Write $f^2(z)=(z-z_0)^ng(z)$, $f^3(z)=(z-z_0)^mh(z)$ with $n.m\in\mathbb N_0$, $g,h$ analytic and nonzero at $z_0$. Then $$(z-z_0)^{3n}g^3(z)=f^ 6(z)=(z-z_0) ^ {2m} h^2 (z)$$ implies $3n=2m$ (and $g^3=h^2$), hence if we let $k=m-n\in\mathbb Z$ we have $n=3n-2n=2m-2n=2k$ and $m=3m-2m=3m-3n=3k$. Especially, we see that $k\ge 0$ and hence $$ f(z)=\frac{f^3(z)}{f^2(z)}=(z-z_0)^k\frac{g(z)}{h(z)}$$ is analytic at $z_0$.
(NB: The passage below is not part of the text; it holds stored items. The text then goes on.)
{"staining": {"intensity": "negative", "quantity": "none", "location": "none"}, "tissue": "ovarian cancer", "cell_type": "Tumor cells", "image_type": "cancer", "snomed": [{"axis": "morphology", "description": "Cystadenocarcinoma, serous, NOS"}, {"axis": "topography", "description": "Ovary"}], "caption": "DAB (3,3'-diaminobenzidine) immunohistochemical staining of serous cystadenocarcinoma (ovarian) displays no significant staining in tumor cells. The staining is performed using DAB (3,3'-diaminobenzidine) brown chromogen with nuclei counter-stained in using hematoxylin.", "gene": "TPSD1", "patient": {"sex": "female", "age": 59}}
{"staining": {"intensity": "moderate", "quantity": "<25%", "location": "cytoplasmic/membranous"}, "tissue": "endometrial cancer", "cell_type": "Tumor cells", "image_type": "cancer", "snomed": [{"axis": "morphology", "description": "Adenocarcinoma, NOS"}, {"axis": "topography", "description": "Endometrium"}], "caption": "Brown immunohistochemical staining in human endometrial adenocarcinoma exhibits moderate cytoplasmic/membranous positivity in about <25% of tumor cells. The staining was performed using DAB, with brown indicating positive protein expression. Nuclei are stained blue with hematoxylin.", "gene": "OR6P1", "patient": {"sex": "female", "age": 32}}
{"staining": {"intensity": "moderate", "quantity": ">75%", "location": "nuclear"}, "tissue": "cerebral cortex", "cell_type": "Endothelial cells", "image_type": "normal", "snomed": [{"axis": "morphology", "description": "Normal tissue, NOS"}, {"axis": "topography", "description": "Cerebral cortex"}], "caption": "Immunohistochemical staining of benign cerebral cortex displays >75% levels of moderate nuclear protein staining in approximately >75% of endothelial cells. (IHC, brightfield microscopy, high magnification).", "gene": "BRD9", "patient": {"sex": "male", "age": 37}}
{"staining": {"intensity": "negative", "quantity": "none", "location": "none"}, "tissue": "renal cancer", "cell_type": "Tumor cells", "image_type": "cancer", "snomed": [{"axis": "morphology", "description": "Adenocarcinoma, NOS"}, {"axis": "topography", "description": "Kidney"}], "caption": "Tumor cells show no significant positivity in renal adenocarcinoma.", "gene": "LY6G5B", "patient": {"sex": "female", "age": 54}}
Remark: We did not need that $f$ itself is continuous.
Solution 2:
If $f(z) = 0$ for all $z$, then it's analytic, and there's nothing more to show. Otherwise assume $f$ is not identically zero. At a point $z_0$ where $f(z_0) \ne 0$, $f(z) = \frac{f^3(z)}{f^2(z)}$ is analytic because the quotient of two analytic functions is analytic when the denominator is non-zero. At a point $z_0$ with $f(z_0) = 0$, the Uniqueness Theorem for analytic functions says that there is a neighborhood of $z_0$ where $f(z) = 0$ only at $z = z_0$ (otherwise you get a sequence of points converging to $z_0$ with $f$ zero on points of the sequence, etc...). In this neighborhood you get $\frac{f^3(z)}{f^2(z)} \rightarrow 0$ as $z \rightarrow z_0$, since $\left| {\frac{f^3(z)}{f^2(z)} } \right| = \frac{\left| f^3(z) \right|}{\left| f^2(z) \right|} = \frac{\left| f^2(z) \right|^{\frac{3}{2}}}{\left| f^2(z) \right|} = \left| f^2(z) \right|^{\frac{1}{2}}$, which goes to $0$ as $z \rightarrow z_0$ (because $f^2$ is analytic and hence continuous with $f^2(z_0) = 0$). So $f(z) \rightarrow 0$ as $z \rightarrow z_0$. Now we have that $f(z)$ is analytic in a punctured neighborhood of $z_0$ and continuous at $z_0$, and so is in fact analytic at $z_0$ itself as a corollary of Morera's Theorem.